The refugee welcome package also could include a copy of the first Trump administration’s 1776 Commission report, a revisionist rebuke of the 1619 Project, the Pulitzer-winning New York Times effort that recognizes the legacy of slavery in U.S. history.
That widely derided 2021 report — created by an 18-member group of right-wing political activists and conservative academics, none of whom is a historian — condemns what it calls “historical revisionism” that “shames Americans by highlighting only the sins of their ancestors” while denying or downplaying how discrimination has persisted in the decades that followed the nation’s founding.
The report suggests an honest understanding of America’s complicated history is destructive to “our civic unity and social fabric” while describing slave-owning Founding Fathers as figures who “set the stage for abolition.”
The Independent has requested comment from the State Department and the Department of Health and Human Services, which is coordinating the packages.
The Trump administration has already lowered the ceiling for annual admissions of refugees from 125,000 people to a record-low 7,500 — shutting off resettlement to thousands of already-vetted refugees who were preparing to start their life in the U.S. — and then limiting those remaining admissions to mostly white South Africans.
U.S. officials are now considering a plan to increase that cap by another 10,000 to specifically resettle more white South Africans.
Andrew Veprek, Assistant Secretary of State for the Bureau of Population, Refugees and Migration, defended those admissions at an even with the anti-immigration Center for Immigration Studies think tank in April.
“South Africa is kind of the DEI regime par excellence, and so there is an important kind of signaling function in why we want to bring people from South Africa here,” said Veprek, referencing the president’s crusade against diversity, equity and inclusion initiatives.
Stephen Miller, White House deputy chief of staff and a chief architect of the president’s anti-immigration campaign, told reporters last year that “what’s happening in South Africa fits the textbook definition of why the refugee program was created.”

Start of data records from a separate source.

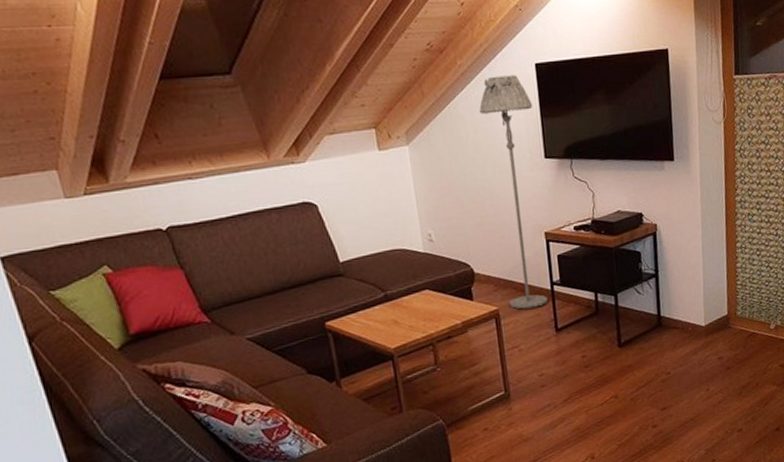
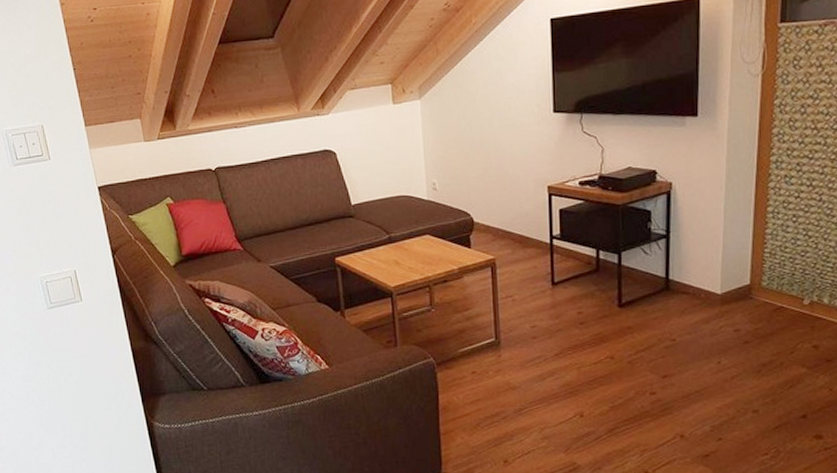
floor lamp: present [479,75,548,310] -> none [490,31,546,260]

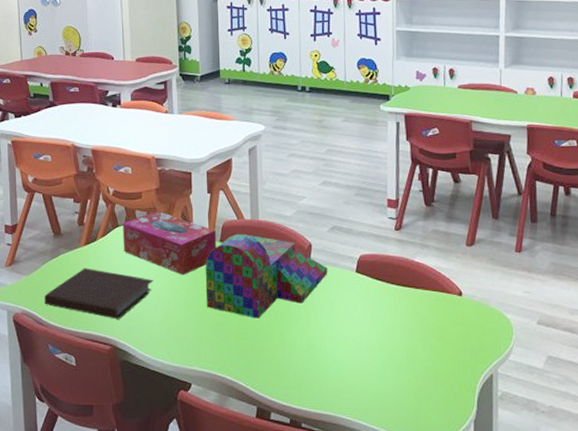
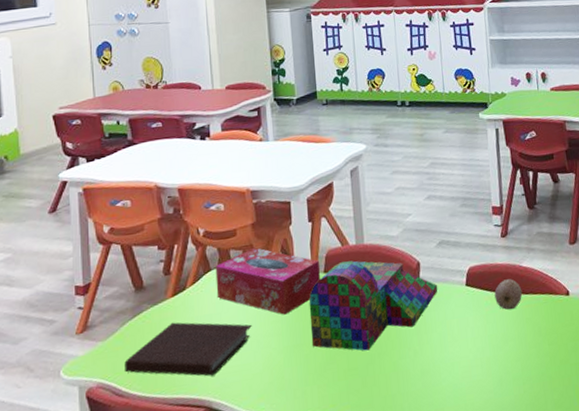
fruit: none [384,272,413,302] -> present [494,279,523,310]

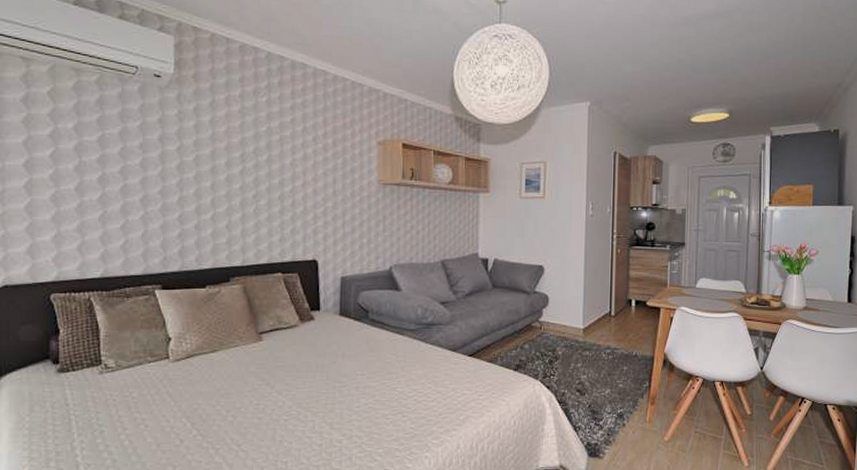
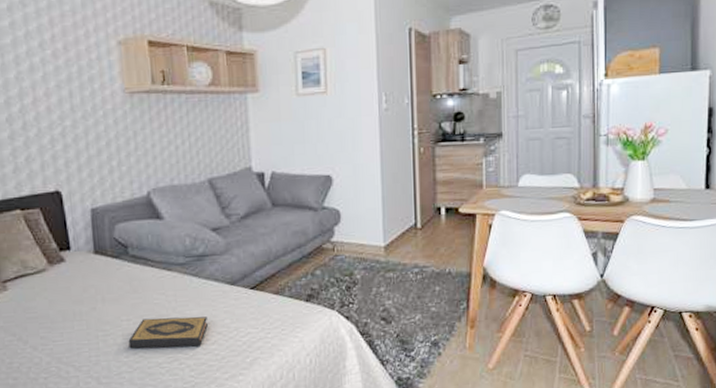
hardback book: none [361,375,430,402] -> present [128,316,208,349]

“This is persecution based on a protected characteristic, in this case, race,” he said.
Expanding resettlement explicitly for white South Africans “is a slap in the face to the more than 120,000 conditionally approved refugees currently trapped in the U.S. refugee processing pipeline,” according to Sharif Aly, president of the International Refugee Assistance Project.
“It is disgraceful to continue excluding refugees whom the United States has an obligation to process and admit to safety, including refugees waiting to reunite with their families and religious minorities,” Aly said in a statement shared with The Independent last month.
“Doubling down on discrimination further degrades the integrity of the U.S. refugee program and underscores this administration’s refusal to honor the law.”